Another example of how coverage can be different between the underlying primary policy and excess policies is the statement – within the Insuring Agreement – of what will be paid under the policy.  The underlying primary policy may pay “damages” for which the insured is held liable.  Yet, the excess policy may pay for “ultimate net loss” which can be interpreted to mean something different than “damages”.  The definition of “ultimate net loss” can exclude certain costs and expenses that would be paid as “damages” under the underlying primary policy.  As noted above there is no requirement that an excess insurer provide coverage on the same basis as the underlying primary policy.  The different Insuring Agreement language might be the only difference between the excess policy and the underlying primary policy – but the different language can result in a substantial difference in coverage and limits.
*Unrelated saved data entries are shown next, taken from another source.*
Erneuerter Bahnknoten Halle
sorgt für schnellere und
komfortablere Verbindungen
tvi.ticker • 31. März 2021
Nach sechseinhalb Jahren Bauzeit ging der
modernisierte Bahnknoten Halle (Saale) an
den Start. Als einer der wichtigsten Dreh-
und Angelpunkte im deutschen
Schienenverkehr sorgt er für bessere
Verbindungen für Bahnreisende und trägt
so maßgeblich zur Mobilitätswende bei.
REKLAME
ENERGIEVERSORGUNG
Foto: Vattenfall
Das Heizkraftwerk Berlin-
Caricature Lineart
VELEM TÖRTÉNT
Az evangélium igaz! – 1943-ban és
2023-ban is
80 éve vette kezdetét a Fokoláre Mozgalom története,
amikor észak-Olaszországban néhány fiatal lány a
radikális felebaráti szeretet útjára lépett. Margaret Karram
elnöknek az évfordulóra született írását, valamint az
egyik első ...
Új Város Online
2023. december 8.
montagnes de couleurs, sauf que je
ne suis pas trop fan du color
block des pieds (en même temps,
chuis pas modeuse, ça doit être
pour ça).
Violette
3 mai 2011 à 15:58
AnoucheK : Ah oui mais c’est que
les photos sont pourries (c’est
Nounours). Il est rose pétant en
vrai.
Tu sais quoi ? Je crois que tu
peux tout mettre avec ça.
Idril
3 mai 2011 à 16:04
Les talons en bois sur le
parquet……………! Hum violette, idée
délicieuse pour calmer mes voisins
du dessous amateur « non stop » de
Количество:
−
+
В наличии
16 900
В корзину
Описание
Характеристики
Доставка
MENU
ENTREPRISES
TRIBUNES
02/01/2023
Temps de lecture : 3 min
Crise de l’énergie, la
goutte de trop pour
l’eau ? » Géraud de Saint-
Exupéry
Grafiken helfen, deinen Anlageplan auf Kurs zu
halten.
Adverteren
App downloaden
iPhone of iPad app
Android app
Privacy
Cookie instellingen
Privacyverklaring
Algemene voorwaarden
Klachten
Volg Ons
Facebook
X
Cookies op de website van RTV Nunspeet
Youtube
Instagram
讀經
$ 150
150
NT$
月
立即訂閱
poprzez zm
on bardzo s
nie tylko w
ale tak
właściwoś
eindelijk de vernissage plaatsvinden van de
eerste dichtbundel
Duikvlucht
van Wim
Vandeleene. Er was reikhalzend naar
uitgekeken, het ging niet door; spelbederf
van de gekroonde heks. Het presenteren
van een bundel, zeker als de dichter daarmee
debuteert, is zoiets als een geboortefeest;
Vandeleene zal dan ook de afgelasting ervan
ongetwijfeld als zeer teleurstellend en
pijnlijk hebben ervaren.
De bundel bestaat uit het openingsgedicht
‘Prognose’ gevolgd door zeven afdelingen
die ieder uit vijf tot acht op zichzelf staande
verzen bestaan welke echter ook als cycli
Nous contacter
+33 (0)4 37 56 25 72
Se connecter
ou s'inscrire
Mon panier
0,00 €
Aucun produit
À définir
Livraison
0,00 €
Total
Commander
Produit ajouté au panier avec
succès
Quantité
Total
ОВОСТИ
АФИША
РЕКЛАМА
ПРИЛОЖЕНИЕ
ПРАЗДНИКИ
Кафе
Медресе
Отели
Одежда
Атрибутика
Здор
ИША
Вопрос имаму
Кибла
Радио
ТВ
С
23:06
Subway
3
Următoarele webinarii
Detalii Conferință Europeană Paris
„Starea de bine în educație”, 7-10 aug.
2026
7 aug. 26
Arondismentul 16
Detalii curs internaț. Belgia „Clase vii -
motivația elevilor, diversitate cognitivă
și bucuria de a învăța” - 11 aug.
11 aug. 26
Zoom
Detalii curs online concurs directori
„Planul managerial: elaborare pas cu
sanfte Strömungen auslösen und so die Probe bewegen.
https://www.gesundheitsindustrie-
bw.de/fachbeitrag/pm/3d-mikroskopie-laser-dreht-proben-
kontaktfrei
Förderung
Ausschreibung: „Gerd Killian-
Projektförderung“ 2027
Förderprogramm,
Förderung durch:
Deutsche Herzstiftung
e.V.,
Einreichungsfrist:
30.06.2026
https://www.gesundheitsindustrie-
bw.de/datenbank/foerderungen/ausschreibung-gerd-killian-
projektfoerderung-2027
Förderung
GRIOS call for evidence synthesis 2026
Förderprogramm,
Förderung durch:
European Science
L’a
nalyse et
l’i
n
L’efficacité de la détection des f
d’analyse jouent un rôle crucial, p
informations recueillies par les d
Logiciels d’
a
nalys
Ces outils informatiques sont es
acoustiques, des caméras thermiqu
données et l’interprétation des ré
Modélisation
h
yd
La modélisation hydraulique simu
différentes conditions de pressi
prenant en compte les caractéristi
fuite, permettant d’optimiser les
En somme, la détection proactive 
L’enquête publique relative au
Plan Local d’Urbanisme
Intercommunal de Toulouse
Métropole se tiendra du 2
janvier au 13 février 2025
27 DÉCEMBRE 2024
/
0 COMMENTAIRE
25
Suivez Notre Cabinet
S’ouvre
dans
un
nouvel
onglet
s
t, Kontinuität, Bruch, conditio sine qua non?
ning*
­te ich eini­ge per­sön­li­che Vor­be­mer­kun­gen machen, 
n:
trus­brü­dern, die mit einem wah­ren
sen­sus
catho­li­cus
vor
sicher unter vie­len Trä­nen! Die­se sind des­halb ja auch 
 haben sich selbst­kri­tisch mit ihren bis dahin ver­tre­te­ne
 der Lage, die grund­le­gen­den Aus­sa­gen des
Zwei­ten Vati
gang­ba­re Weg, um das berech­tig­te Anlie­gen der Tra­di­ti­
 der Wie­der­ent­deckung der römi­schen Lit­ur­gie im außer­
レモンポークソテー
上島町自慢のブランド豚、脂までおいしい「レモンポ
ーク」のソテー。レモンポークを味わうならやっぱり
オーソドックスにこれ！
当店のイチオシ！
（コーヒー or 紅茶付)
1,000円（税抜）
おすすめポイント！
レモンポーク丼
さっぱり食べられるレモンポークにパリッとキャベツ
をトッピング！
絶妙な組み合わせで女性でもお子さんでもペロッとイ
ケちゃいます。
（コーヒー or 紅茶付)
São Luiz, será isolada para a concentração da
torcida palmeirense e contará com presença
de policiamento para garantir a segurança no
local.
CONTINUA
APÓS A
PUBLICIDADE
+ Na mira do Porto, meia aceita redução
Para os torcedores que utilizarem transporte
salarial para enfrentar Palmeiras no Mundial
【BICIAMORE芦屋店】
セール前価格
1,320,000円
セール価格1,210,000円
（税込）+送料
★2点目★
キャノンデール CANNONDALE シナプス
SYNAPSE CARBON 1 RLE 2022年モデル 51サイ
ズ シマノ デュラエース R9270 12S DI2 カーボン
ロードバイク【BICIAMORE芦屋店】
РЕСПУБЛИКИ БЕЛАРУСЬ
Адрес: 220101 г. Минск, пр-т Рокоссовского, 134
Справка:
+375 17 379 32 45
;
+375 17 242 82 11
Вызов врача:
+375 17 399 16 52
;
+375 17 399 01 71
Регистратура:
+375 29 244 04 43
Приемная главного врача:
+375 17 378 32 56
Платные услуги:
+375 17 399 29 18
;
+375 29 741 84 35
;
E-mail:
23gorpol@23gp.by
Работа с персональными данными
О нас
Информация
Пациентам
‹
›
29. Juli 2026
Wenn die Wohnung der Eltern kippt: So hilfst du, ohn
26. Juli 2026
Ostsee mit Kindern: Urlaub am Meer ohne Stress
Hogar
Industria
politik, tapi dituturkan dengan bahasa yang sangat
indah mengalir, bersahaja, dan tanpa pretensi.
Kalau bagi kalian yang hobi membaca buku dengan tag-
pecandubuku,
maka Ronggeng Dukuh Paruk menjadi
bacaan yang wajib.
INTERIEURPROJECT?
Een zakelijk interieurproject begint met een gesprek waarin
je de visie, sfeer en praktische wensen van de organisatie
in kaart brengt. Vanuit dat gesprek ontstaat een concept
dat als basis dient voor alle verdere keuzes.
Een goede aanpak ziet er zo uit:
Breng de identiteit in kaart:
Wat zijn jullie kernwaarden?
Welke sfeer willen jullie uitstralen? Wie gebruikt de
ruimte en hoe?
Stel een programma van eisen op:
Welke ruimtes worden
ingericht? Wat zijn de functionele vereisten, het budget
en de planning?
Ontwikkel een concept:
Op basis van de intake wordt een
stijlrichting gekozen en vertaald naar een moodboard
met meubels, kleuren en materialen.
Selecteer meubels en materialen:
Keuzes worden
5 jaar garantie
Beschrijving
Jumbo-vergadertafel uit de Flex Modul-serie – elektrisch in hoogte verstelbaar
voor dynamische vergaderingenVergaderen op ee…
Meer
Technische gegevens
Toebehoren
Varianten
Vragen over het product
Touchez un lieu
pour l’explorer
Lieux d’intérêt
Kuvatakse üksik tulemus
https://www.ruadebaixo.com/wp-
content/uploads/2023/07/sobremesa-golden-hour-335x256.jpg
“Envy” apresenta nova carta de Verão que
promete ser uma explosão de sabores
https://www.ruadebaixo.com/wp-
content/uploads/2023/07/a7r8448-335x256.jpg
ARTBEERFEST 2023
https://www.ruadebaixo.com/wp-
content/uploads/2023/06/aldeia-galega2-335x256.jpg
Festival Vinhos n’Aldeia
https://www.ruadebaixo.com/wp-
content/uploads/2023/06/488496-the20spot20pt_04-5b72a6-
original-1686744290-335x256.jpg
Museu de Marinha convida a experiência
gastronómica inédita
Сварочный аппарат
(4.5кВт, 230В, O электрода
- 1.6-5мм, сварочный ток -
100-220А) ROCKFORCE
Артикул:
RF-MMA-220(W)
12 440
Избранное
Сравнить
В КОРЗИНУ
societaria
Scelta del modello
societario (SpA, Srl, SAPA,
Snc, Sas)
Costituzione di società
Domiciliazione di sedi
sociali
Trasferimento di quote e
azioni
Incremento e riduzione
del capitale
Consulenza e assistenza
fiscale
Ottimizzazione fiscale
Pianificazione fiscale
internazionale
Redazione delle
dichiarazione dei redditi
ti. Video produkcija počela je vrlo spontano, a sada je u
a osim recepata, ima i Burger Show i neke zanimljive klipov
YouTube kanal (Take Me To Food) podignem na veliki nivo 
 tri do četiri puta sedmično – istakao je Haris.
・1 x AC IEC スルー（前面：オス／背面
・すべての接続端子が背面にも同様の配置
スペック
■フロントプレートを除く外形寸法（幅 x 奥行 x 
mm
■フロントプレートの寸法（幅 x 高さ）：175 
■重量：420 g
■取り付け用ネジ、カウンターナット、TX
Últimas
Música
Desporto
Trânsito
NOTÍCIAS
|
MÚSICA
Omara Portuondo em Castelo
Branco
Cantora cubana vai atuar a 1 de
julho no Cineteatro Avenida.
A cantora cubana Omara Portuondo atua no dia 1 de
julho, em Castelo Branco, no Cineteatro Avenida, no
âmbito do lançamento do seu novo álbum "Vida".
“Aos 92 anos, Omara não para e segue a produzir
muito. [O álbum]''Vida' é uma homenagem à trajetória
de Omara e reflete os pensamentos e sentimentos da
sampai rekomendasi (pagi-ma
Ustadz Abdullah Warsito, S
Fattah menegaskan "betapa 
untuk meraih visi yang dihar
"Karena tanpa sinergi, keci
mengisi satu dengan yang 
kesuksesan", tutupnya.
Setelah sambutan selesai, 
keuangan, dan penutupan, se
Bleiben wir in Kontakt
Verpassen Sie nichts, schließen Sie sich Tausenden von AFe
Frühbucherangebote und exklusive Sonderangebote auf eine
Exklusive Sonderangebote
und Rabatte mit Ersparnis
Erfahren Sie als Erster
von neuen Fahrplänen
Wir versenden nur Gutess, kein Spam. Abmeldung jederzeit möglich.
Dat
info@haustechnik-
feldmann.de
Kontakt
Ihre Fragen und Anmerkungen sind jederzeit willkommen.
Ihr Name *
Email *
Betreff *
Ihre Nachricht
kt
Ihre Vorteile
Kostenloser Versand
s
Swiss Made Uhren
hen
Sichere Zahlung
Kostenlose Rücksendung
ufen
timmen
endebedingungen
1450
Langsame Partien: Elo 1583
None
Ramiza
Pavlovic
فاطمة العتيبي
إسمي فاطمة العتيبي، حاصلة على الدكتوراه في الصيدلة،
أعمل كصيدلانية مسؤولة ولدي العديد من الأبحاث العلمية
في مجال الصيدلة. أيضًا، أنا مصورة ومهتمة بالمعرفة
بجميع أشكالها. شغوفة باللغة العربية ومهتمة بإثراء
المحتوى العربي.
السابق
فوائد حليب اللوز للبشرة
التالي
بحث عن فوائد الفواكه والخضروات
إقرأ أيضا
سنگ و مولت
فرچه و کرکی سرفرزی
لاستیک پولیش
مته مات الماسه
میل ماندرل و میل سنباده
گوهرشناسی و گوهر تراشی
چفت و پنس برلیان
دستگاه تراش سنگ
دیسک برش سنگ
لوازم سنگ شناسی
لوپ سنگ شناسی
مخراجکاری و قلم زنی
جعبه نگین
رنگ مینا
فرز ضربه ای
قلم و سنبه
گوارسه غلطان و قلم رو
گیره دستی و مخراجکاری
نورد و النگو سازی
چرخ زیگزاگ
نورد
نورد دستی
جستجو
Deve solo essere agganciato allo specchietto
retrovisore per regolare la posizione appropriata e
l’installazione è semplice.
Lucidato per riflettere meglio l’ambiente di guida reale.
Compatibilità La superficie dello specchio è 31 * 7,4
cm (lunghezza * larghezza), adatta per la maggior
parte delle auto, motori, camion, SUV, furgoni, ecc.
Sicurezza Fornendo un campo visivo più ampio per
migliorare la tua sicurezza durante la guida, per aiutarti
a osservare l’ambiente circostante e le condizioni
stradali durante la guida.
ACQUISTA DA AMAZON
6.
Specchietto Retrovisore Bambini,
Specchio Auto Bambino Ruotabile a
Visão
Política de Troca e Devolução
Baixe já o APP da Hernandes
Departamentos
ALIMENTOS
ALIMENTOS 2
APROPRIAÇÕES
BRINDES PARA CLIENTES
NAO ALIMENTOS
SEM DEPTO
The old adage “buyer beware” certainly has meaning when a policy or policies providing excess limits of insurance apply.  The policyholder cannot and should not rely on informational notes from a broker or an agent.  As soon as the actual excess policy is obtained, usually a few months after the underlying primary policy is issued, the policy language should be compared.  That should be done with every excess policy obtained if more than one applies. That is, compare each excess policy to the other layer(s) as well as to the underlying primary policy. 

Most standard primary policies have the statement: “Read the entire policy carefully to determine rights, duties and what is and is not covered.” That is what the insured should do with each excess policy as well!